A brick could be used to tell how hard the wind is blowing. If the wind blows the brick around, I’d get out of there immediately.


My routine is comforting, like a comforter. But a blanket could easily be used to replace my routine, because a comforter is a blanket.


A brick could be used as toilet paper—especially if you just shit a brick. You could shit and wipe your way to a wall of privacy.


A blanket could be used to express my condolences. I’m sorry to have to tell you I’m sorry, but that’s life, you know?

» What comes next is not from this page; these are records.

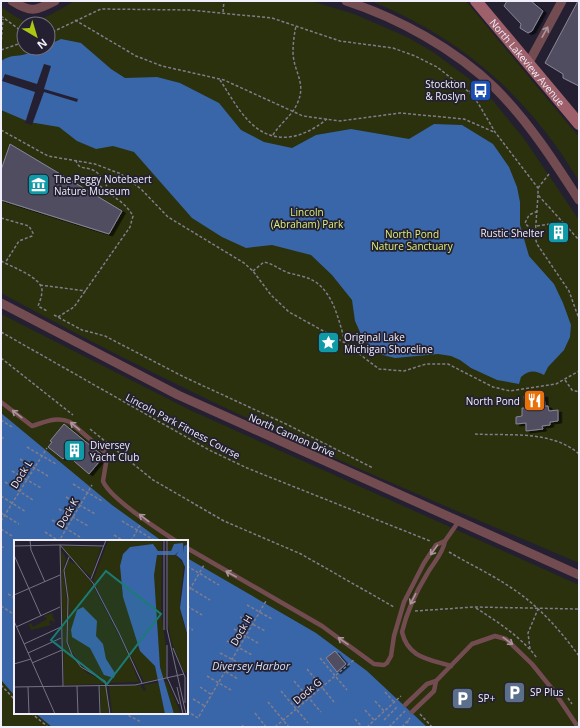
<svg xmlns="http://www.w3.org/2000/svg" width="580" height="728" font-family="'Open Sans',sans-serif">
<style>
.green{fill:#2b300d;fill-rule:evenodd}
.water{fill:#3966a8}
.pier{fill:#242031}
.building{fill:#514d61;stroke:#89859b;filter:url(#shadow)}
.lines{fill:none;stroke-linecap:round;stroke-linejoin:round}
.path{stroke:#807d8c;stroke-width:1.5;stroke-dasharray:3 2;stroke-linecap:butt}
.service{stroke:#724c51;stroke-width:4.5}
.minor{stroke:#724c51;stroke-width:9}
.secondary{stroke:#9e616b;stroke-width:12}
.oneway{stroke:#ab959d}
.labels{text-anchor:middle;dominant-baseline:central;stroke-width:3.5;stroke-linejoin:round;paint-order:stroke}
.street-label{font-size:10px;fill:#f0eefa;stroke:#242031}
.poi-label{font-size:10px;fill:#f0eefa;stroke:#242031;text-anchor:start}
.park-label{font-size:10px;fill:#dcf179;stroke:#242031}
.water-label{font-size:11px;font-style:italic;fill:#d3e0f3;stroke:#242031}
.inset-road{fill:none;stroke:#767281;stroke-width:1}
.view{fill:#1a7c75;fill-opacity:0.15;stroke:#1a7c75;stroke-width:2}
.inset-edge{fill:none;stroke:#f0eefa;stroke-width:2}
</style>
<defs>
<filter id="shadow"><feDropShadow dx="3.5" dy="2" stdDeviation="0" flood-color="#0009"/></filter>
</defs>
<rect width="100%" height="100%" fill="#242031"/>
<g class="green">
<path d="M 75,1 L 311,1 L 354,14 L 407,37 L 433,52 L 471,80 L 490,97 L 525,140 L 579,220 L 579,563 C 436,502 291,442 152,372 C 101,347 51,320 1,293 L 1,7 C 8,11 14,17 23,20 C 39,25 61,8 75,1 ZM 24,24 L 48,24 L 48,48 L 24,48 Z"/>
<path d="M 371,1 L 466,1 L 579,137 L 579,181 C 528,96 463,39 371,1 Z"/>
<path d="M 1,314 L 192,411 L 579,585 L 579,727 L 1,727 ZM 15,541 L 187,541 L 187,713 L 15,713 Z"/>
</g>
<g class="water">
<path d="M 61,39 L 81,43 L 111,69 L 125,78 L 157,77 L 180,83 L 219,103 L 241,130 L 264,142 L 292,148 L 316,135 L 351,129 L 409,139 L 434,124 L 462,125 L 493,144 L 509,167 L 517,187 L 520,202 L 520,225 L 529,256 L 554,284 L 563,303 L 571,325 L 570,337 L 564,350 L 548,367 L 544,375 C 535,370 529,370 521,377 L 519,384 L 497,380 L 471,368 L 460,360 L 451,356 L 438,354 L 395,358 L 379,354 L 364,341 L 355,321 L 352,300 L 332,275 L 311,255 L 272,245 L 246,248 L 222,237 L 192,218 L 134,152 L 113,146 L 96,149 L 77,141 L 59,127 L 29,122 L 1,110 L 1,61 C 12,54 15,57 26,54 C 34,52 39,48 48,48 L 48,45 Z"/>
<polygon points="1,413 112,505 162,541 15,541 15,696 1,680"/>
<polygon points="187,558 316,633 367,671 427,727 52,727 35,713 187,713"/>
</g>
<polygon class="pier" points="44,64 51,66 44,89 78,99 77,102 44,92 32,125 25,123 35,92 2,81 5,74 37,84"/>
<g class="building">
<polygon points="507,1 531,1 543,11 532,31 528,33 520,28 521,24 504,6"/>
<polygon points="578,1 579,1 579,86 563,78 563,74 545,63"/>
<polygon points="10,144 122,211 109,234 1,200 1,170"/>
<circle cx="559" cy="233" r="7"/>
<polygon points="544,395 545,406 548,406 549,411 558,410 558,421 550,422 550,425 542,426 543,429 526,431 526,423 516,424 516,417 522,416 522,408 525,408 524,396"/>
<polygon points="64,424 102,455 103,457 89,474 67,455 63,459 48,447 52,442 50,441"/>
<polygon points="335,651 346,664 337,672 326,658"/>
</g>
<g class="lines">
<g class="path">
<polyline points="223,12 224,1"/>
<polyline points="1,16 24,33"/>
<polyline points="75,20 136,56 162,66 224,80 303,116 340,121 400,113 464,119 494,132"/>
<polyline points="48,34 101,9 189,10 272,18 340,41 393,48 415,56 437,67 469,92 478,103 495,132 538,188 538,195 579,240"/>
<polyline points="1,45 3,19"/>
<polyline points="1,50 24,42"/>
<path d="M 220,80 C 228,92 236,107 246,118 C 270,146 300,141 327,119"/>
<polyline points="469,92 477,85"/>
<polyline points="1,130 48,156 95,164 121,174 141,189 168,217 244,263 253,271 271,295 289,312 345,343 379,369 404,371 426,364 448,364 493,387 510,391 556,384 579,371"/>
<path d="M 273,135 C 280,123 292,116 297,104 C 307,83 294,73 293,53 C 293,44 294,35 296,26"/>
<path d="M 76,160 C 78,169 83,167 90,169 C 99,171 107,183 108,191"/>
<polyline points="538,188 549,174"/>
<polyline points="538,195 535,237 537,244 569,291 579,319"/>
<polyline points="1,218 29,226 33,233 32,236 19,241 5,263"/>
<polyline points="537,226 563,222"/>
<polyline points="535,234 525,223 529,215 538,211"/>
<path d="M 1,261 C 12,267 41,277 42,290 C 42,296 40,301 38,306 L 47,311"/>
<path d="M 253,271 L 264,262 C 274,264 280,270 289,273 C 296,275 304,276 310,279 C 333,289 339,321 345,342"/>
<polyline points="40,285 86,291"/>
<polyline points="54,315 82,330 105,336 184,377 286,424 373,468"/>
<path d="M 58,317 L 74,307 L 130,227 L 133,216 C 123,198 107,196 96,181 L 101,178"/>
<polyline points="1,332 209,450 247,468 430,541"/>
<polyline points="1,358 73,415"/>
<polyline points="565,380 572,390 579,392"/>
<polyline points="1,420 12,427"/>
<polyline points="90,429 153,480 224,521 301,554 394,607"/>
<path d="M 475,434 C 509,436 552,430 579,454"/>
<polyline points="1,437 5,439"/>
<polyline points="27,447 56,464"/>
<polyline points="20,459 48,476"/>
<polyline points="12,471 41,488"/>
<polyline points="5,482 33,500"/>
<polyline points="73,484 102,501"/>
<polyline points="1,496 26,512"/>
<polyline points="66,497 95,514"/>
<polyline points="59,509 88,526"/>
<polyline points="1,513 19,524"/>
<polyline points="52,520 80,537"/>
<polyline points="1,521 47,448"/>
<polyline points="122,521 154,540"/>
<polyline points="1,529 12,536"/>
<polyline points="45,532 59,541 92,485"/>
<polyline points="114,535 124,541"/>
<polyline points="131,541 140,525"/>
<polyline points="1,546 4,548"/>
<path d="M 449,552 C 469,564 491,574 510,587 C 537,604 560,630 579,656"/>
<polyline points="187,566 219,585"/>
<polyline points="187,586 210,600"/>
<polyline points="8,594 15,598"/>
<polyline points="187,594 204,565"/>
<polyline points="247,605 272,619"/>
<polyline points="1,606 15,615"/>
<polyline points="187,606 202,615"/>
<path d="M 476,608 C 498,622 521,637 537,658"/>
<polyline points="415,611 474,607 579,609"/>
<polyline points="240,617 265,631"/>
<polyline points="187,627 193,630"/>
<polyline points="234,629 258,643"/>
<polyline points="227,641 252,655"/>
<polyline points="530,649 528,633 538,609"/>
<polyline points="220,653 245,666"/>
<polyline points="320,658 347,690"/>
<polyline points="213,664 238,679"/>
<polyline points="307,669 334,702"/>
<polyline points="207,676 231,690"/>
<polyline points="294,681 321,712"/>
<polyline points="1,685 15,700"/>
<polyline points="200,687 212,695"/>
<polyline points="281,691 308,723"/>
<polyline points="385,692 395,703"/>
<polyline points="568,698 572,704"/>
<polyline points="193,699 205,706"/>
<polyline points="375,701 384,711"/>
<polyline points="268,702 289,727"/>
<polyline points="365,710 374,720"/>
<polyline points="187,711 198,718 266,601"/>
<polyline points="31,713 48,727"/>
<polyline points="124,713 141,722"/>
<polyline points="255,713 266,727"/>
<polyline points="420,714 432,727"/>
<polyline points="355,719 362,727"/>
<polyline points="384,720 398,706"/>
<polyline points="407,723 410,718"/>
<polyline points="242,725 244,727"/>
<polyline points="275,727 355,659"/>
<polyline points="367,727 401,696"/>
<polyline points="389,727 405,711"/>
<polyline points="402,727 410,718"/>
</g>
<g class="service">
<path d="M 1,402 L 32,426 C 45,422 57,416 70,422 L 105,452 L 107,457 L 103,481 C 109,498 159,530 176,541"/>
<path d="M 445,541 C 443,554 433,563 427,574 C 416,592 407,611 402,632 C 408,658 429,659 451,666"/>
<polyline points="187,548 322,626 374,664 384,665 387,663 391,656 394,636 404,602 424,563 436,545 445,541 459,521"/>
<polyline points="405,705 427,684 436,681"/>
<polyline points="412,712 434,691 436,681 472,644 495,636 506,639 532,664 553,690 578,727"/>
</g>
<g class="minor">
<path d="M 12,1 C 31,13 35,11 55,1"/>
<path d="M 346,1 C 398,18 455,49 495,88 C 528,121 554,161 579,200"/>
<polyline points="528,64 562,1"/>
<polyline points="1,303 178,395 579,575"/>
</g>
<path class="secondary" id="s1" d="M 476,1 L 579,124"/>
</g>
<defs><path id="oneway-shaft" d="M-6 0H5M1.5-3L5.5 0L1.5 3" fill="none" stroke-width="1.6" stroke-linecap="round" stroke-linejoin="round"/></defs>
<g class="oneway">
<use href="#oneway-shaft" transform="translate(545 32) rotate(-61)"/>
<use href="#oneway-shaft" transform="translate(17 414) rotate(-142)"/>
<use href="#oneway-shaft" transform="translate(75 426) rotate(-140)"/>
<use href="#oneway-shaft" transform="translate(144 518) rotate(-142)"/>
<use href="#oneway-shaft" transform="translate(434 550) rotate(126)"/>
<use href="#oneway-shaft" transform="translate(231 574) rotate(-151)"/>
<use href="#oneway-shaft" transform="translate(413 599) rotate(117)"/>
<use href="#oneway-shaft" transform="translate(343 641) rotate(-145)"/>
<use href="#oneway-shaft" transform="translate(508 641) rotate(36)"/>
</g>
<defs>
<symbol id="bus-square" viewBox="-11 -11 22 22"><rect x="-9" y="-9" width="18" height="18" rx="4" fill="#1a4fb4" stroke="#242031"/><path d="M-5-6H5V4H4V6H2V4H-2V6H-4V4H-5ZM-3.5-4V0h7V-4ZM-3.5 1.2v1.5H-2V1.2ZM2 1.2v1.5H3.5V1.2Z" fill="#fff"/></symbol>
<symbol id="museum-square" viewBox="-11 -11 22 22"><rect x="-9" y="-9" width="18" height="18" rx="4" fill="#0f9aa8" stroke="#242031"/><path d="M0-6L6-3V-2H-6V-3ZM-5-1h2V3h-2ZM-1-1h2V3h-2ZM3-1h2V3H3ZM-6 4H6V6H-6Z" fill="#fff"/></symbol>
<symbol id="building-square" viewBox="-11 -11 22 22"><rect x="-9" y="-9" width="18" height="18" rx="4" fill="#0f9aa8" stroke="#242031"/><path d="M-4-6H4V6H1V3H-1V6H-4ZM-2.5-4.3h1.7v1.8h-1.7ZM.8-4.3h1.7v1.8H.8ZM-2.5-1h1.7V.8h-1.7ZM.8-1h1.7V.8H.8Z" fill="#fff"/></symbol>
<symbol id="sight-square" viewBox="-11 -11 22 22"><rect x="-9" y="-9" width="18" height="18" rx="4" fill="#0f9aa8" stroke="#242031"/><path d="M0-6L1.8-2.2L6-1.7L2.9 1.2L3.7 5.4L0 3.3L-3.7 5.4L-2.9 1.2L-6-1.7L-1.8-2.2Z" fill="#fff"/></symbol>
<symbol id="restaurant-square" viewBox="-11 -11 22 22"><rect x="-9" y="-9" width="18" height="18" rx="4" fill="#e8710a" stroke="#242031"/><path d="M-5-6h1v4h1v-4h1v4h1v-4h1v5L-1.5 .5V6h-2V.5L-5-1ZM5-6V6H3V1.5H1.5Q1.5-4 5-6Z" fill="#fff"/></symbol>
<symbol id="parking-square" viewBox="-11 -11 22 22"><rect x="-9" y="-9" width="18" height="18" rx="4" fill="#5c6f8a" stroke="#242031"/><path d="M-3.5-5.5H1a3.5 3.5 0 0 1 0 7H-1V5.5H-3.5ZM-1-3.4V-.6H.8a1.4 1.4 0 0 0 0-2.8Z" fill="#fff"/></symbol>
</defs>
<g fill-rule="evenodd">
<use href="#bus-square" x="468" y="78" width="25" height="25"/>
<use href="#museum-square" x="26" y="172" width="25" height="25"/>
<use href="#building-square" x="546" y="220" width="25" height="25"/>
<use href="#sight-square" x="316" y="330" width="25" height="25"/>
<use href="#restaurant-square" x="522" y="388" width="25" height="25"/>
<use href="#building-square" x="62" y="438" width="25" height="25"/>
<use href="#parking-square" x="502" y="680" width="25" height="25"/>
<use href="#parking-square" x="450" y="686" width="25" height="25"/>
</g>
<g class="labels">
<g class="street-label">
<text stroke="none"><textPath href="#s1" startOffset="80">North Lakeview Avenue</textPath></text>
<text transform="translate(183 426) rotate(28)">Lincoln Park Fitness Course</text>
<text transform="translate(292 435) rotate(24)">North Cannon Drive</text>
<text transform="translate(21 474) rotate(-58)">Dock L</text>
<text transform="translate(67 513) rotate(-59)">Dock K</text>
<text transform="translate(241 630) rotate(-60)">Dock H</text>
<text transform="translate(307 691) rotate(-40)">Dock G</text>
</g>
<g class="poi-label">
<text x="466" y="84" text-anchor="end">Stockton<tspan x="466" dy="12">&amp; Roslyn</tspan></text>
<text x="54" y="179">The Peggy Notebaert<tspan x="54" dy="12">Nature Museum</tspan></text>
<text x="544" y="233" text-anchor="end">Rustic Shelter</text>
<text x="344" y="337">Original Lake<tspan x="344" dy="12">Michigan Shoreline</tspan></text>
<text x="520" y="401" text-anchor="end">North Pond</text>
<text x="90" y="445">Diversey<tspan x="90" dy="12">Yacht Club</tspan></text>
<text x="530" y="692">SP Plus</text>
<text x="478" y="698">SP+</text>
</g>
<g class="park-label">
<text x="307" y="212">Lincoln<tspan x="307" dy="12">(Abraham) Park</tspan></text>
<text x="412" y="234">North Pond<tspan x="412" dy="12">Nature Sanctuary</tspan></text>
</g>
<g class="water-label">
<text x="251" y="665">Diversey Harbor</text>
</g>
</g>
<g transform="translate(14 540)">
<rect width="174" height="174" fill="#242031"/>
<path d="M 148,0 L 147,72 L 152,107 L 152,138 L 130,142 L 79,40 L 94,1 ZM 154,0 L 174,0 L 174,4 L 170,6 L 170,12 L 165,12 L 162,15 L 170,25 L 166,60 L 168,78 L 174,97 L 174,133 L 170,132 L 158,103 L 154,85 ZM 48,6 L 87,7 L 77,37 L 53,14 ZM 47,10 L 52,18 L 49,30 L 53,62 L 52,104 L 62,122 L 73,133 L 90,141 L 89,144 L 50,145 ZM 54,20 L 64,26 L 77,42 L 114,114 L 125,142 L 94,143 L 71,129 L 58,112 L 53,99 L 55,67 L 51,30 ZM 38,73 L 41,83 L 37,80 L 35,82 L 37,85 L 17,90 L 15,84 L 17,83 L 19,87 L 33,79 L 30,76 ZM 153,141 L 167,174 L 98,174 L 95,146 L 126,145 L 130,151 L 132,150 L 130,145 ZM 92,146 L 95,174 L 87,174 L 86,147 Z" fill="#2b300d"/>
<path d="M 169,3 L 170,13 L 170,6 L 174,4 L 174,97 L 166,68 L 171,27 L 168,20 L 162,15 L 165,11 L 161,15 L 143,15 L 140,35 L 146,127 L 160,174 L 151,174 L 141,126 L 126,111 L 109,57 L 106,26 L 109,14 L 116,7 L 139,4 L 144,11 L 157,11 L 160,4 ZM 69,67 L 83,81 L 82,96 L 89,104 L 92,119 L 101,133 L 100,138 L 90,135 L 76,108 L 58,97 L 57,90 L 63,70 Z" fill="#3966a8"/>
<path class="inset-road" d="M 16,0 L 17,10 L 31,42M 150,0 L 150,90M 153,0 L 153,89 L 172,174M 46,5 L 49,146M 0,6 L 46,5M 90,6 L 46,5 L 79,43 L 105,93 L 128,143M 0,15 L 27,76M 55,17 L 50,30 L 54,59 L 53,102 L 58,115 L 67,127 L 91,141 L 96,174M 77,39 L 92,0M 0,55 L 46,35M 0,81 L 41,174M 2,87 L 46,67M 10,104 L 47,87M 153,105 L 153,137 L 165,164M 159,108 L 171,137 L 171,163M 14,113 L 47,98M 18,123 L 48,110M 0,124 L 17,119M 85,145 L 86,174M 63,146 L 64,174M 0,147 L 121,145 L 170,134M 14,147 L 15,174M 163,147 L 169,174"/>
<path class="view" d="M 92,31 L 147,74 L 93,144 L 37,100 Z"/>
<rect width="174" height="174" class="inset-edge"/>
</g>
<rect width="580" height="728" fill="none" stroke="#f0eefa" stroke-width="4"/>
<g transform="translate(36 36) rotate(142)"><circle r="19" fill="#242031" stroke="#767281"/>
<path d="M0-3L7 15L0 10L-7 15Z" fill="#acc611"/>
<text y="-6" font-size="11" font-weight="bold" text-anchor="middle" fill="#f0eefa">N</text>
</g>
</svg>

A brick could be placed in the trunk of a car manufacturer’s competitor, to increase the odds of decreasing their fuel efficiency.


A blanket could be used to warn your enemy that you are coming—and that you are warm. Where’s the cold war when you need it?


A brick could be used to sell tickets to a new sport called Glurping. If you think it sounds disgusting now, wait until you see it live!


A blanket could be used to lure politicians to your side of an issue. Which is your side? Easy—the side I’m not sleeping on.


A brick could be used as 1,2, and 4. But not 3. No, 3 is too holy for a brick. 3 is a number so magical it can only be used by a blanket.


I make love like sausage is to bacon as brick is to blanket. Somebody get me some utensils. And some lubrication (not Castrol Motor Oil).


A brick could be used as man’s best friend, if you covered it in fur and taught it to bark and shit in your neighbor’s yard. 


A blanket could be used to cover up Jude McNude. But despite his last name, he isn’t nude, merely cold. No, I’m the naked one.


A blanket could be used to attract a potential mate. I’ve already got my mate. I bought her in a mannequin store (she was on sale). 


A brick could be used for pressing grapes into wine, and a magician could then cover up that wine with a blanket and turn wine into water.


A brick could be used as a Red Beard Replacement, for those of us who can’t grow facial hair, but desire the respect a beard brings.